CJUE | CJUE, Arrêt de la Cour, Hans Walter Mrozek et Bernhard Jäger., 21/03/1996, C-335/94


Affaire C-335/94

Recours judiciaire contre une amende administrative formé
par

...

Affaire C-335/94

Recours judiciaire contre une amende administrative formé
par
Hans Walter Mrozek et Bernhard Jäger

(demande de décision préjudicielle, formée par l'Amtsgericht Recklinghausen)

«Dispositions sociales dans le domaine du transport par route – Dérogation pour les véhicules affectés au service de l'enlèvement des immondices»

Conclusions de l'avocat général M. P. Léger, présentées le 25 janvier 1996

Arrêt de la Cour (première chambre) du 21 mars 1996

Sommaire de l'arrêt

1..
Transports – Transports par route – Dispositions sociales – Dérogations – Véhicules affectés au service de l'enlèvement des immondices – Notion
(Règlement du Conseil n° 3820/85, art. 4, point 6)

2..
Transports – Transports par route – Dispositions sociales – Domaines exclus du champ d'application du règlement n° 3820/85 – Compétence des États membres pour réglementer le temps de conduite
(Règlement du Conseil n° 3820/85)

1.
L'article 4, point 6, du règlement n° 3820/85, relatif à l'harmonisation de certaines dispositions en matière sociale dans le domaine des transports par route, doit s'entendre, lorsque, parmi les catégories de transports exclues du champ d'application du réglement, il fait figurer ceux effectués au moyen de véhicules affectés au service de l'enlèvement des immondices, comme visant les véhicules affectés au ramassage de déchets de toutes sortes ne faisant pas l'objet d'une réglementation plus
spécifique ainsi qu'à leur acheminement à proximité, dans le cadre d'un service général d'intérêt public assuré directement par les autorités publiques ou sous leur contrôle par des entreprises privées.

2.

Entrées de données extraites:
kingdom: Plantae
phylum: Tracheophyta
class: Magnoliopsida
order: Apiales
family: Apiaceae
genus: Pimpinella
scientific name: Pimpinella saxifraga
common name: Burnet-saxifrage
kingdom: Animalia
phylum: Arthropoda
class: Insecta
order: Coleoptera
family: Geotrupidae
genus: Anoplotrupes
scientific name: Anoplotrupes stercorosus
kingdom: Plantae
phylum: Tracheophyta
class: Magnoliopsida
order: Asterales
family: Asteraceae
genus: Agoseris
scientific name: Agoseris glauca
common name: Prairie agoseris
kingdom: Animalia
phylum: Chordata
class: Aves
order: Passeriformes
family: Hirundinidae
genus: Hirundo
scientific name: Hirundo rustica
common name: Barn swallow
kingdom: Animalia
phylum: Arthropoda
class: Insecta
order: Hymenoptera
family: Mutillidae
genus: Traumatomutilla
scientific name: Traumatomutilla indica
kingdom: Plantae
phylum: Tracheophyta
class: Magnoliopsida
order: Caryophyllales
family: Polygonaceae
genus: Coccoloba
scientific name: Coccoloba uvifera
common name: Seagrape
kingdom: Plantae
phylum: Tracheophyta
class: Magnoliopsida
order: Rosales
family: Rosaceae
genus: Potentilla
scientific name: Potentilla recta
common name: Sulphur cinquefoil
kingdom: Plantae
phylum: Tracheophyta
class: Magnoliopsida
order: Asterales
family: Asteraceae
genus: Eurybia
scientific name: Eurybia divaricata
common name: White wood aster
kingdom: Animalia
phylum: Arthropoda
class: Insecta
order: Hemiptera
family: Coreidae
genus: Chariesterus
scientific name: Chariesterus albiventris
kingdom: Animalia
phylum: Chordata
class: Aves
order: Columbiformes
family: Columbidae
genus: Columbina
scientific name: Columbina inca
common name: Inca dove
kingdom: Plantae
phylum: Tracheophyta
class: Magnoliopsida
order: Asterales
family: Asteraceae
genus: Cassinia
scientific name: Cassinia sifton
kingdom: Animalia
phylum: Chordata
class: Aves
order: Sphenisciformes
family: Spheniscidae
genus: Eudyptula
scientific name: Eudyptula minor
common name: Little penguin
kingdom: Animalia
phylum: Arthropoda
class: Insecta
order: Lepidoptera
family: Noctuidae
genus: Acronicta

• _Consigne_
Recopiez intégralement l'extrait de l'arrêt de la Cour dans l'affaire C-335/94, sans y apporter la moindre modification.

• _Corrigé proposé_
CJUE | CJUE, Arrêt de la Cour, Hans Walter Mrozek et Bernhard Jäger., 21/03/1996, C-335/94


Affaire C-335/94

Recours judiciaire contre une amende administrative formé
par

...

Affaire C-335/94

Recours judiciaire contre une amende administrative formé
par
Hans Walter Mrozek et Bernhard Jäger

(demande de décision préjudicielle, formée par l'Amtsgericht Recklinghausen)

«Dispositions sociales dans le domaine du transport par route – Dérogation pour les véhicules affectés au service de l'enlèvement des immondices»

Conclusions de l'avocat général M. P. Léger, présentées le 25 janvier 1996

Arrêt de la Cour (première chambre) du 21 mars 1996

Sommaire de l'arrêt

1..
Transports – Transports par route – Dispositions sociales – Dérogations – Véhicules affectés au service de l'enlèvement des immondices – Notion
(Règlement du Conseil n° 3820/85, art. 4, point 6)

2..
Transports – Transports par route – Dispositions sociales – Domaines exclus du champ d'application du règlement n° 3820/85 – Compétence des États membres pour réglementer le temps de conduite
(Règlement du Conseil n° 3820/85)

1.
L'article 4, point 6, du règlement n° 3820/85, relatif à l'harmonisation de certaines dispositions en matière sociale dans le domaine des transports par route, doit s'entendre, lorsque, parmi les catégories de transports exclues du champ d'application du réglement, il fait figurer ceux effectués au moyen de véhicules affectés au service de l'enlèvement des immondices, comme visant les véhicules affectés au ramassage de déchets de toutes sortes ne faisant pas l'objet d'une réglementation plus
spécifique ainsi qu'à leur acheminement à proximité, dans le cadre d'un service général d'intérêt public assuré directement par les autorités publiques ou sous leur contrôle par des entreprises privées.

2.